| Try it |
This exercise requires every record to be repeated exactly.
----
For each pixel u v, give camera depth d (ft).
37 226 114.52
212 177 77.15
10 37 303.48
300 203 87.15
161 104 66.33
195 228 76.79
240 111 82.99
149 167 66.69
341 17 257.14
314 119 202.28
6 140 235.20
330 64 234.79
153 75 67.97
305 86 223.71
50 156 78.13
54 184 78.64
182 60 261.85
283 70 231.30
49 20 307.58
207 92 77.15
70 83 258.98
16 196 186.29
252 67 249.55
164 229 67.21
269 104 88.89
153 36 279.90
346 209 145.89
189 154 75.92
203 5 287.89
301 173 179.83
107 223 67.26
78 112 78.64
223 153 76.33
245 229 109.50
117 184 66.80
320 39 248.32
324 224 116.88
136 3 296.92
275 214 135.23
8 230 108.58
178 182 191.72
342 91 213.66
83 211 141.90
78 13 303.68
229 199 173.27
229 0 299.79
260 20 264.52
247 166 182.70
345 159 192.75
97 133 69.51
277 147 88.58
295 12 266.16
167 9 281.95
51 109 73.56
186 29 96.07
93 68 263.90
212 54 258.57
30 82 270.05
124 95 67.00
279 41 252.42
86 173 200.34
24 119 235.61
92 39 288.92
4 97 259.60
----
| Result for this exercise |
For each pixel u v, give camera depth d (ft).
37 226 114.52
212 177 77.15
10 37 303.48
300 203 87.15
161 104 66.33
195 228 76.79
240 111 82.99
149 167 66.69
341 17 257.14
314 119 202.28
6 140 235.20
330 64 234.79
153 75 67.97
305 86 223.71
50 156 78.13
54 184 78.64
182 60 261.85
283 70 231.30
49 20 307.58
207 92 77.15
70 83 258.98
16 196 186.29
252 67 249.55
164 229 67.21
269 104 88.89
153 36 279.90
346 209 145.89
189 154 75.92
203 5 287.89
301 173 179.83
107 223 67.26
78 112 78.64
223 153 76.33
245 229 109.50
117 184 66.80
320 39 248.32
324 224 116.88
136 3 296.92
275 214 135.23
8 230 108.58
178 182 191.72
342 91 213.66
83 211 141.90
78 13 303.68
229 199 173.27
229 0 299.79
260 20 264.52
247 166 182.70
345 159 192.75
97 133 69.51
277 147 88.58
295 12 266.16
167 9 281.95
51 109 73.56
186 29 96.07
93 68 263.90
212 54 258.57
30 82 270.05
124 95 67.00
279 41 252.42
86 173 200.34
24 119 235.61
92 39 288.92
4 97 259.60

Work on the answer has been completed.